Although interventions using patient navigators, social workers, financial counselors, or support groups have been explored, nothing has proved to help.

“We’re hoping that it might be possible to predict who’s going to be affected, and to counsel them ahead of time, because all the counseling afterwards doesn’t seem to alleviate the problem,” said Dr Olver.

Trading off Efficacy, Toxicity, and Cost

A 2013 study by Wong and colleagues examining patient trade-offs between efficacy, toxicity, and cost identified 3 groups of people among the 400 patients analyzed, including (1) those with a preference for survival; (2) those with an aversion to high drug cost; and (3) those with an aversion to financial toxicity.2 Those with a preference for survival were usually patients with higher income, whereas those who had an aversion to high drug cost typically had lower income. The third group of people, patients with an aversion to financial toxicity, was distributed between the first 2 groups.2

“It didn’t matter whether patients had a higher level of education or a lower level, whether they were employed or unemployed, their insurance status or their numeracy skills,” said Dr Olver. “What mattered was socioeconomic status, and that seemed to predict how patients would use these trade-offs in terms of cost.”

High Copayment

These trade-offs, according to Dr Olver, are particularly important in the context of new oral anticancer medications, which have higher copayments that are likely to lead to reduced adherence, as seen with adjuvant hormone therapies, which have high copayments.

“If higher copayments lead to applications for assistance, 20% of patients took less than prescribed, 19% partially filled the prescription, and 24% avoided filling the prescription altogether,” said Dr Olver. “That’s what these trade-offs mean.”

Given these data, Dr Olver and colleagues are currently working on a tool to predict household budget adjustments in response to financial shock, by predicting which are the patients who are most likely to exhibit this problem. The researchers plan to interview patients and set up a series of discrete choice experiments to understand how they deal with specific financial scenarios.

Looking for Effective Strategies

“We want to develop a ranking of the healthiest, most effective strategies, so that we can create a counseling tool that can be employed before patients get into the dire situation where they’re compromising their own treatment,” Dr Olver said. He noted that the researchers plan to pilot test the tool by using the qualitative interviews in patients who are experiencing shock.

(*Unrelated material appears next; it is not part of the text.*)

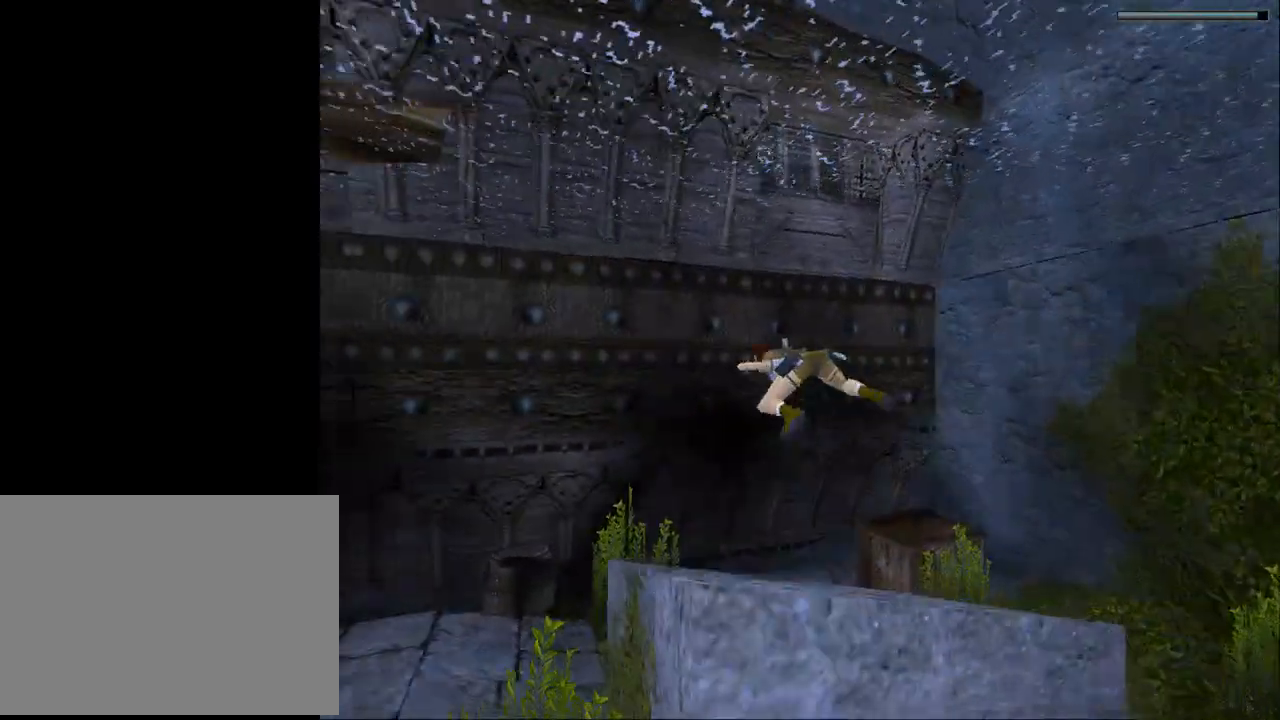
{"buttons": ["SQUARE", "DPAD_UP"], "events": [[400, "DPAD_UP", "down"]]}
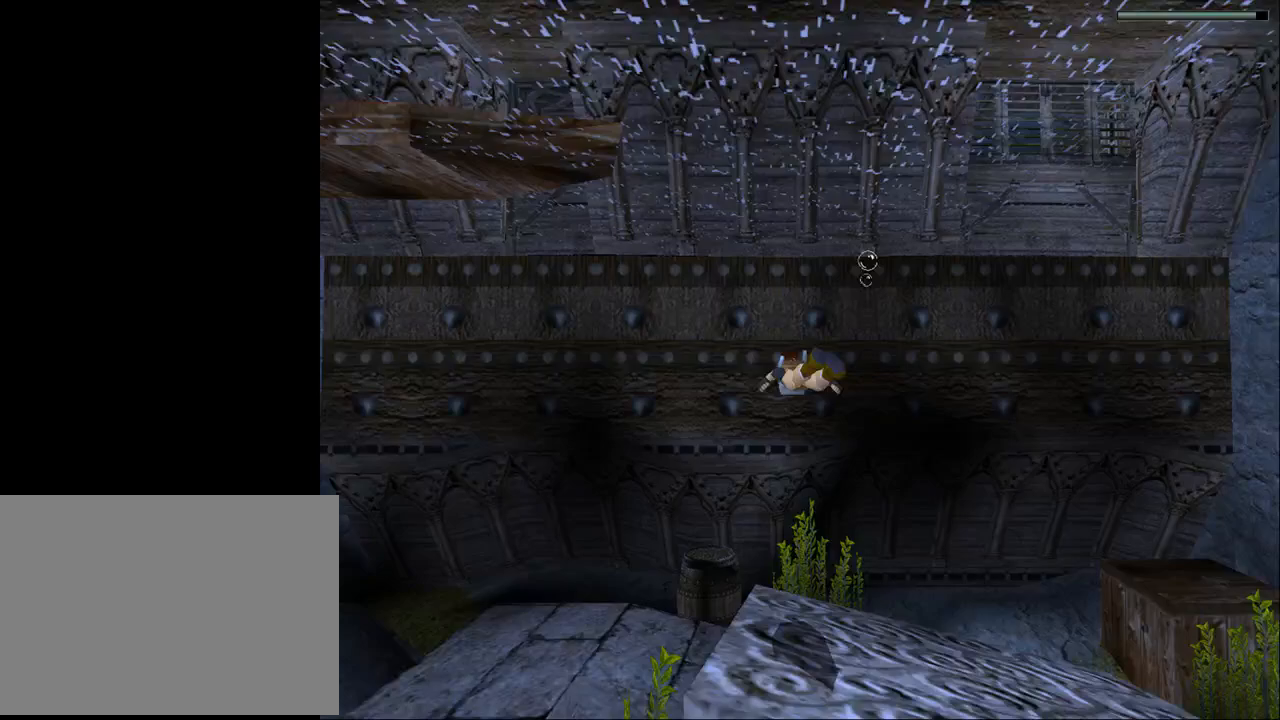
{"buttons": ["SQUARE", "DPAD_DOWN", "DPAD_LEFT"], "events": [[67, "DPAD_UP", "up"], [267, "DPAD_LEFT", "down"], [500, "DPAD_DOWN", "down"]]}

Ultimately, said Dr Olver, it’s not just the government that should have a role in reducing financial toxicity. Clinicians should also intervene, by talking to patients about their options, including the use of generic drugs.

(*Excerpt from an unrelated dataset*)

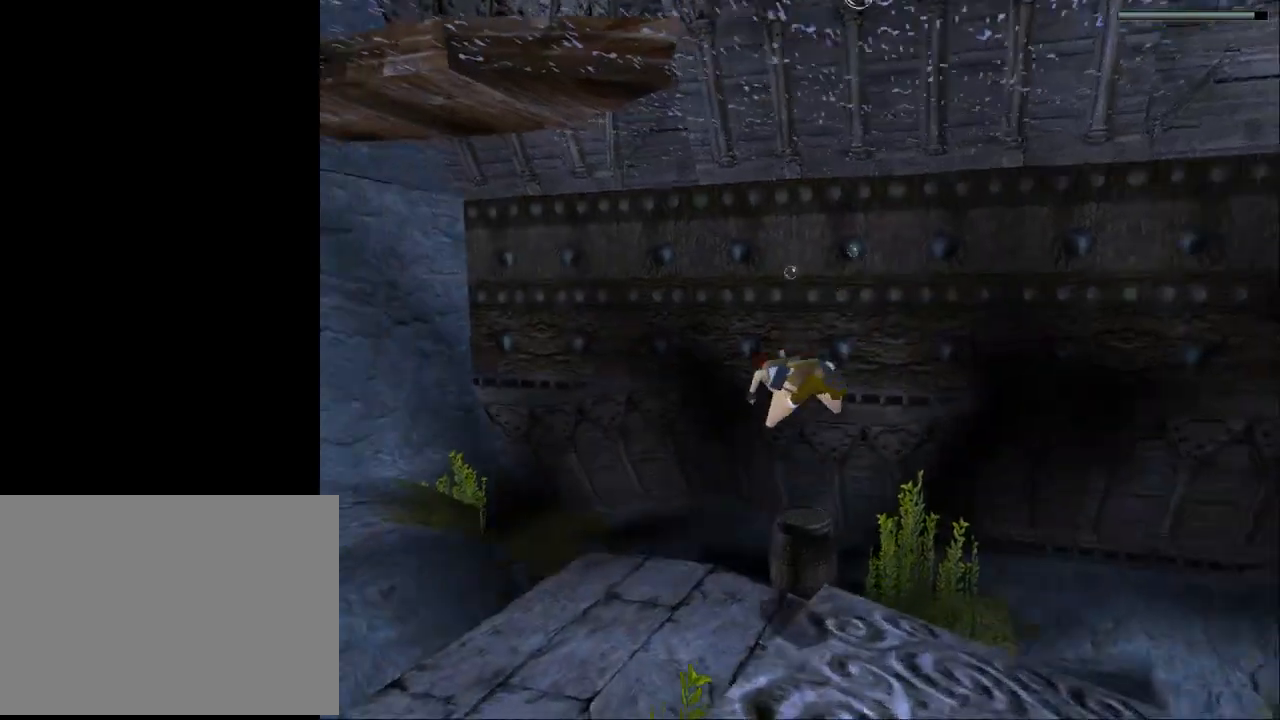
{"buttons": ["SQUARE", "DPAD_RIGHT"], "events": [[67, "DPAD_LEFT", "up"], [367, "DPAD_DOWN", "up"], [433, "DPAD_RIGHT", "down"]]}
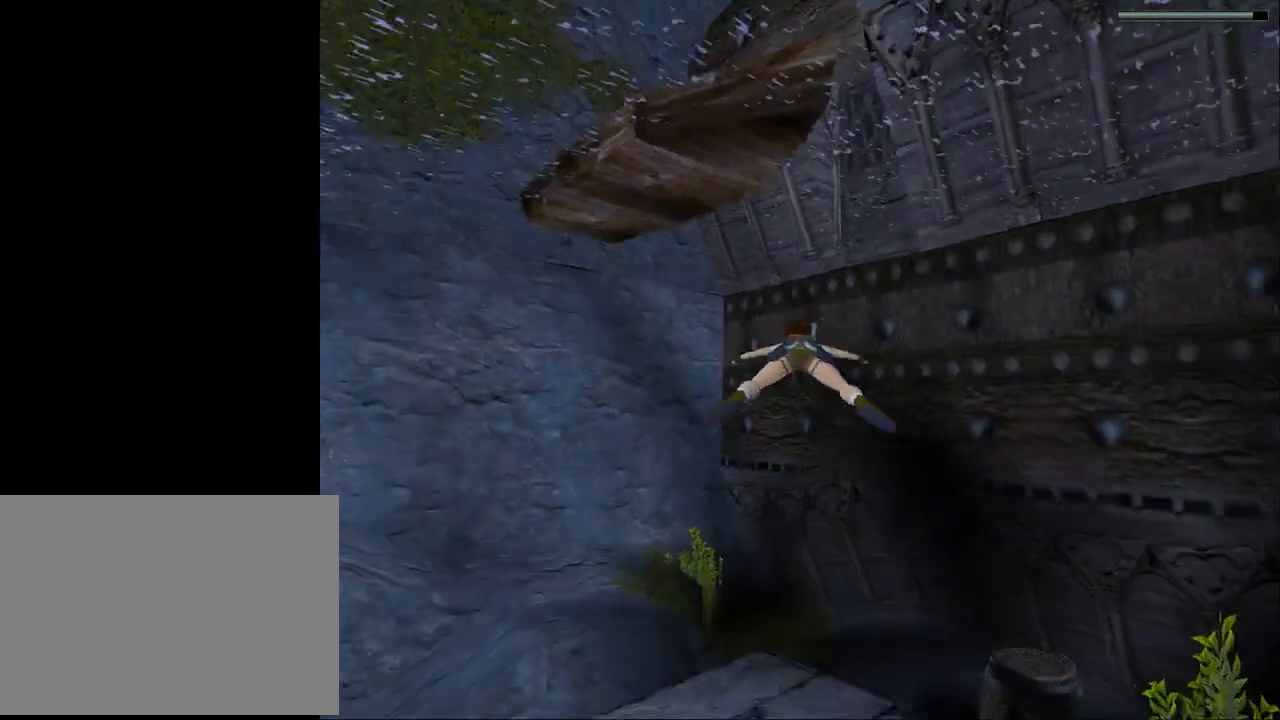
{"buttons": ["SQUARE", "DPAD_UP"], "events": [[33, "DPAD_RIGHT", "up"], [500, "DPAD_UP", "down"]]}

“Several studies have shown that if a doctor brings up financial toxicity, patients are far more likely to discuss it than if they don’t, so this has to come into the consultation,” said Dr Olver. “We need to understand more about the choices patients make when they face financial hardship, so that we can mitigate the effects by counseling them in advance.”


References

  1. Kale HP, Carroll NV. Self-reported financial burden of cancer care and its effect on physical and mental health-related quality of life among US cancer survivors. Cancer. 2016;122:1283-1289.
  2. Wong YN, Egleston BL, Sachdeva K, et al. Cancer patients’ trade-offs among efficacy, toxicity, and out-of-pocket cost in the curative and noncurative setting. Med Care. 2013;51:838-845. Erratum in: Med Care. 2013;51:1029.